O Supremo Tribunal Federal (STF) decidiu, nesta quinta-feira (26), rejeitar a prorrogação da Comissão Parlamentar Mista de Inquérito (CPMI) do INSS. A decisão foi tomada por 8 votos a 2, revertendo entendimento anterior do ministro André Mendonça.

Com o resultado, os trabalhos da comissão deverão ser encerrados no próximo sábado (28).

A discussão teve início após decisão individual de Mendonça, que havia determinado a prorrogação da CPMI. O ministro atendeu a pedido do senador Carlos Viana, presidente da comissão, que alegou omissão na análise do requerimento pelo presidente do Senado, Davi Alcolumbre.

No julgamento, Mendonça votou pela ampliação do prazo, sustentando que o pedido cumpria os requisitos legais e deveria garantir o direito da minoria parlamentar. O posicionamento foi acompanhado pelo ministro Luiz Fux.
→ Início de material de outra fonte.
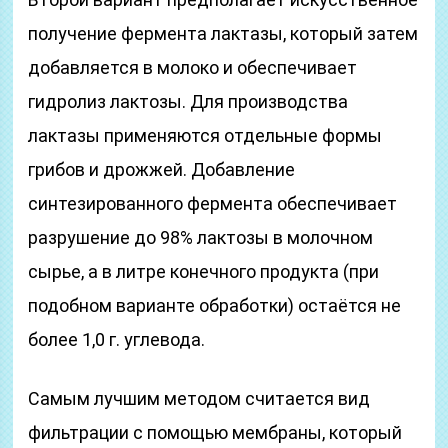
получение фермента лактазы, который затем
добавляется в молоко и обеспечивает
гидролиз лактозы. Для производства
лактазы применяются отдельные формы
грибов и дрожжей. Добавление
синтезированного фермента обеспечивает
разрушение до 98% лактозы в молочном
сырье, а в литре конечного продукта (при
подобном варианте обработки) остаётся не
более 1,0 г. углевода.
Самым лучшим методом считается вид
фильтрации с помощью мембраны, который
A maioria do STF, no entanto, entendeu de forma contrária. Ministros como Alexandre de Moraes e Gilmar Mendes criticaram o vazamento de informações sigilosas relacionadas às investigações.

“Deplorável que quebrem sigilo e divulguem, vazem. Abominável”, afirmou Gilmar Mendes durante a sessão.

Moraes classificou o vazamento como “criminoso”.

Também votaram contra a prorrogação os ministros Flávio Dino, Cristiano Zanin, Nunes Marques, Dias Toffoli, Cármen Lúcia e Edson Fachin.

Com a decisão, a CPMI do INSS não terá continuidade além do prazo atual.